Hidden doorway to deep sea science
Antarctic icebreaker RSV Nuyina has a hidden doorway to the ocean that enables deep sea science, even when the ship is surrounded by ice.
The moon pool is a 13 metre vertical shaft, four metres square, that runs through the ship’s hull to the ocean.
When its top and bottom hatches are opened, the moon pool allows the deployment of oceanographic equipment such as CTDs (conductivity, temperature and depth instruments), nets, and robotic vehicles, within the relative comfort and protection of the ship.
On Nuyina’s first Antarctic voyage, Michael Santarossa, Technical Services Manager at the Australian Antarctic Division, is overseeing testing of the moon pool and the deployment of the first CTD through it.
“Vessels have had moon pools for many years.

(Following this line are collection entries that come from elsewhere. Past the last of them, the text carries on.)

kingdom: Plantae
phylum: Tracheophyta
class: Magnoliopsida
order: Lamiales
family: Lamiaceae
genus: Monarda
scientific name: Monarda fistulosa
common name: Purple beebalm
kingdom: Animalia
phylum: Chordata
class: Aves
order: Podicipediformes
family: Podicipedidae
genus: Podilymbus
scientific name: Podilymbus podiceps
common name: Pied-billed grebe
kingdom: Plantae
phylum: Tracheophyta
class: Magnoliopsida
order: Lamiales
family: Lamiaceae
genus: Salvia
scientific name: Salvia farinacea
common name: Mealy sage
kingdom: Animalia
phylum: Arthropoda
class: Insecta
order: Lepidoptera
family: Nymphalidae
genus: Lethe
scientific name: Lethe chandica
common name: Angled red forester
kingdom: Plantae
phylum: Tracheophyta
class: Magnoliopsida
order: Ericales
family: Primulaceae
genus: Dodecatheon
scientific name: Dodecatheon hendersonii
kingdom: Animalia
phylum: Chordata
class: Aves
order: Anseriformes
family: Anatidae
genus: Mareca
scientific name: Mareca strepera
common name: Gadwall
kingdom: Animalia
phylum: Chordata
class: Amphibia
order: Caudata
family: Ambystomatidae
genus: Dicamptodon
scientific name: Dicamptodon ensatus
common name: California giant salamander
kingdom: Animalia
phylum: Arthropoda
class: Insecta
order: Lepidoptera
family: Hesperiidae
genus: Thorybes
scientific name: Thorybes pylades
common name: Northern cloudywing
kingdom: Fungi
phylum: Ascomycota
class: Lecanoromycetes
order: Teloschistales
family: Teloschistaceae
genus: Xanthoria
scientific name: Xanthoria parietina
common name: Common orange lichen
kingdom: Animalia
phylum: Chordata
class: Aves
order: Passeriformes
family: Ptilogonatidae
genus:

However this is a first for the Australian Antarctic Program,” Mr Santarossa said.
“Traditionally we’ve deployed CTDs through a side door, but when we’re surrounded by sea ice that’s not possible, so the moon pool is an important addition to our research capability on this new icebreaker.”
“On this voyage I’m here to confirm that we have equipment that will serve the scientists using this vessel over the next 30 years.”
For the first ever deployment of a CTD through Nuyina’s moon pool to the seafloor, 2600 metres below, acousticians, technicians and engineers were on hand to monitor the operation and ensure the instrument’s safe return.
While the CTD is a robust instrument – consisting of a rosette of water sampling bottles in a steel frame – hitting the seafloor is generally not part of the plan.
“Antarctic scientists are pretty keen to sample Antarctic Bottom Water that’s normally found, as the name suggests, close to the bottom, so you have to test your nerve a bit and lower the package pretty close,” Mr Santarossa said.
To ensure the CTD didn’t hit the bottom, acousticians used the ship’s multibeam echosounders to build a map of the seafloor beneath the ship and determine its depth.
A pair of altimeters on the CTD also provided distance to the sea floor as the rosette descended, while a pressure sensor on the instrument provided another measure of depth.
While not yet implemented, the winch cables used to lower the CTD contain optical fibres which, in the future, will allow scientists to attach high definition cameras to the CTD to visualise the sea floor.
This will not only reduce the chances of instruments hitting the seafloor, but allow scientists to see the seafloor habitat and have visual control of autonomous vehicles and other equipment.
For now though, lowering the CTD to five metres above the seafloor at a depth of 2600 metres and retrieving it without incident, is success.
“We tested our nerve, we got down there and all the systems worked,” Mr Santarossa said.
Capabilities on RSV Nuyina such as the moon pool will help Australia extend its scientific leadership and reach in the Southern Ocean, by enabling research access with sensors and technologies to areas not previously available.